Good morning, my name is Yu Ting, and I am a psychological counselor.
I understand your dilemma: how do you adapt and evolve while maintaining a competitive edge and acknowledging your vulnerability?
My understanding of the questioner is as follows:
The questioner indicated that they are competitive, have a strong sense of self-esteem, and are unwilling to admit defeat. However, they also reported feeling weak, timid, and concerned about what others think. This suggests a discrepancy between the questioner's high expectations of themselves and their inner state. This discrepancy has likely caused distress and pain.
It is evident that this conflict with your colleagues has had a significant impact on you, causing you to feel anxious and uneasy. On the one hand, it is because you are vulnerable and afraid of conflicts with others; on the other hand, it is because you have been isolated by colleagues before, which has triggered the traumatic experience of being isolated in the past. Therefore, it is crucial for you to identify an effective solution to address the situation and alleviate your current anxiety and fear.
The following is a proposed analysis and solution to the problem:
Regarding the conflict with a colleague, I am unsure of the exact circumstances. If you believe you may have said something inappropriate or over the top, you have the option to apologize to your colleague. Individuals who take the initiative to apologize are often the most courageous, and it is not a sign of weakness. If we can take the initiative to apologize to the other person, we maintain control over the relationship.

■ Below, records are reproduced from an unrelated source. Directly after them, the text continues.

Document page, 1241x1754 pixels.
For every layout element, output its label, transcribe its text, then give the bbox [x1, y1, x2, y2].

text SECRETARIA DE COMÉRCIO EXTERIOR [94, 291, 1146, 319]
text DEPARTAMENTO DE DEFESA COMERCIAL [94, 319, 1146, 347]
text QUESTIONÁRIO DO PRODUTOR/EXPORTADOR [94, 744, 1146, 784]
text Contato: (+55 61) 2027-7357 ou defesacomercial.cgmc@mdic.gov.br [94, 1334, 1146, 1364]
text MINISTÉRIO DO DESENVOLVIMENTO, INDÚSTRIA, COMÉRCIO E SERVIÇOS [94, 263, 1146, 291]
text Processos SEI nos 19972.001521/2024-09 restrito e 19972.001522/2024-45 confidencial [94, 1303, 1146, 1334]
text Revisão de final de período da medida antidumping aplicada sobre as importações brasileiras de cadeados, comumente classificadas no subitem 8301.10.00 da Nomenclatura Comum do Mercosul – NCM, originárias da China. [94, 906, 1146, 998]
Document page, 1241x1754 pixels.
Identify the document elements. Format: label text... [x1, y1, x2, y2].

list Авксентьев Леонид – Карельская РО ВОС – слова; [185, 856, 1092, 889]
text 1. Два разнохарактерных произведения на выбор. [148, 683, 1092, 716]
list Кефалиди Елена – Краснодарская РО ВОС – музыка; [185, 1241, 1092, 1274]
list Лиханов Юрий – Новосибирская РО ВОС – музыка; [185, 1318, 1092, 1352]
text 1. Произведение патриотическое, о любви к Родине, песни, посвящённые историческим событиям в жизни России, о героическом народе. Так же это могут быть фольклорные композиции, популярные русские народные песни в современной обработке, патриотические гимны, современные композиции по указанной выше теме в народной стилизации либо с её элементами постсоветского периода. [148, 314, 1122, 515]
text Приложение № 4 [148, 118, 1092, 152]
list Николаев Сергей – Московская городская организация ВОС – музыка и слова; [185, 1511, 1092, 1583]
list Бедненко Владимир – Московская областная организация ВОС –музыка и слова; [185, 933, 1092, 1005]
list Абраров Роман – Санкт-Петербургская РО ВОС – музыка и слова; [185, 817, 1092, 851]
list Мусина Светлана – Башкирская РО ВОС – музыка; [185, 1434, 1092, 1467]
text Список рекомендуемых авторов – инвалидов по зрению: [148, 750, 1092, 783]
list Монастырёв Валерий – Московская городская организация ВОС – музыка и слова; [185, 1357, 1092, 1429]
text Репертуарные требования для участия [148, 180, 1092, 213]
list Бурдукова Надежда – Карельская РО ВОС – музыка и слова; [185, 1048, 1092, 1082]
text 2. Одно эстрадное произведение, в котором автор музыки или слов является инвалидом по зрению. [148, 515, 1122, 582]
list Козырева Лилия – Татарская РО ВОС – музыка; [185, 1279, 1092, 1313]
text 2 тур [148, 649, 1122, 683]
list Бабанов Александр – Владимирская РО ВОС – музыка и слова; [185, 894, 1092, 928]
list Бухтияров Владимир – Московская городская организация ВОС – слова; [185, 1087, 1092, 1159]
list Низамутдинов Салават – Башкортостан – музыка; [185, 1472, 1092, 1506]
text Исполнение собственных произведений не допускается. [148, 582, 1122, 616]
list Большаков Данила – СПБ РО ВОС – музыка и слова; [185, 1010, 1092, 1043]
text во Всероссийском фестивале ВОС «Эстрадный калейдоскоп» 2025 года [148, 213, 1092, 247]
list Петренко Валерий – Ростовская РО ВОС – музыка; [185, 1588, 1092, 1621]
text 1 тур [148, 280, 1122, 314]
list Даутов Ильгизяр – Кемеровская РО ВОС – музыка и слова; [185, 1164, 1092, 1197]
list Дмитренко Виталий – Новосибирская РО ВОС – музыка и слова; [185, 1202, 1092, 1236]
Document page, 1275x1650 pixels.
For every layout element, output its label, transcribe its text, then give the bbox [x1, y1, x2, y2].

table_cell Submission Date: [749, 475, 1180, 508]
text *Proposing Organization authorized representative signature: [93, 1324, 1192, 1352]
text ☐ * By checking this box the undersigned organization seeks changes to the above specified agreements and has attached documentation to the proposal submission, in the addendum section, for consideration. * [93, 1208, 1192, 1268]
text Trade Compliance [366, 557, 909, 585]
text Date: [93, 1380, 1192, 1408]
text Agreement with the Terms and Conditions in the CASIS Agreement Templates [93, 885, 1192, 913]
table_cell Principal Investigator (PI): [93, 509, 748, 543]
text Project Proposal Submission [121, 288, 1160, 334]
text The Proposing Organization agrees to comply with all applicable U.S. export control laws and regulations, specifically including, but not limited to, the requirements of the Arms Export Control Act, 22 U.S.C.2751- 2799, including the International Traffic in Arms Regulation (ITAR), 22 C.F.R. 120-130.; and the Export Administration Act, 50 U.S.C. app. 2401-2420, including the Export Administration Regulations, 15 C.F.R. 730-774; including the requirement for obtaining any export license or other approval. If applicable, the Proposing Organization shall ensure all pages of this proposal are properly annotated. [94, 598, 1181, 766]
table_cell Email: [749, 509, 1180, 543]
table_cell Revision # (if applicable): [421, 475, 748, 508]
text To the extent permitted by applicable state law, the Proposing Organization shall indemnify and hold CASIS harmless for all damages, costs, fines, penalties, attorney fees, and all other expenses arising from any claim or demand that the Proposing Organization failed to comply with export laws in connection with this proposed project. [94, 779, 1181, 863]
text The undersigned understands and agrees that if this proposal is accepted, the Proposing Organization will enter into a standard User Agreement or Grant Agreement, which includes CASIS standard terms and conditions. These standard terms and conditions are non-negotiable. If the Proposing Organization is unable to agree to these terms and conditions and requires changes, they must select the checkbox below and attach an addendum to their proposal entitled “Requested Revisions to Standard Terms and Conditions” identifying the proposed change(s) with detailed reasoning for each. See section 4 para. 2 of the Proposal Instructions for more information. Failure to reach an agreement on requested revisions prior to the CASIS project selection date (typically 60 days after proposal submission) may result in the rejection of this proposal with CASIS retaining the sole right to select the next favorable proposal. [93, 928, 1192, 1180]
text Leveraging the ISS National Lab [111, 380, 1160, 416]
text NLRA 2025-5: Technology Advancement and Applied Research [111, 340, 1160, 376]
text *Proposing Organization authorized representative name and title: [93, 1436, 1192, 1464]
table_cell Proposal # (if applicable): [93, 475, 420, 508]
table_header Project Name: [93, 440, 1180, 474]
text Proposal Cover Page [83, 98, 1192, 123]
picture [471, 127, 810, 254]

If you believe you have not erred in any way, or if the other party persists in excluding you after an apology, there is no further action to be taken with regard to the conflict. It would be advisable to allow time to elapse. One course of action that may be beneficial is to be patient. Although this process may be somewhat challenging, if we persevere, it will be a growth experience that will make us stronger.
In the future, how can we avoid these kinds of situations, or how can we reduce these kinds of internal conflicts? I believe there are two possible courses of action. The first is to focus on self-improvement and strive to meet our personal standards. The second is to accept our temporary weaknesses and learn to manage them effectively. In essence, temporary weakness is an indirect process of strengthening ourselves internally.
These are my personal thoughts on the matter. I hope you find a solution to your problem and gain the freedom you seek.


Comments
I understand how distressing this situation must be for you. It might help to address the issue headon by apologizing to your colleague, acknowledging that you were emotional and impulsive, and expressing your desire to maintain a good working relationship.
It's important to remember that everyone has moments where they react in ways they later regret. Perhaps you could reflect on what triggered your reaction and think about how you can respond differently next time. Taking responsibility for your actions can also show your colleague that you are willing to grow from the experience.
Considering your history with social phobia and past experiences of isolation, it's understandable that you're feeling particularly vulnerable. However, not all colleagues will react the same way, and many people appreciate honesty and an effort to make amends. Maybe reaching out to your colleague can be a step towards healing and moving forward.
Sometimes, when we feel fragile and scared, it's helpful to talk to someone who understands or even seek professional advice. A counselor or therapist can provide strategies to manage your emotions and improve your interactions at work.
Facing this colleague doesn't have to be daunting. You can prepare what you want to say, practice if it helps, and approach the conversation with a calm and open mind. Remember, communication is key, and showing vulnerability can sometimes lead to deeper understanding.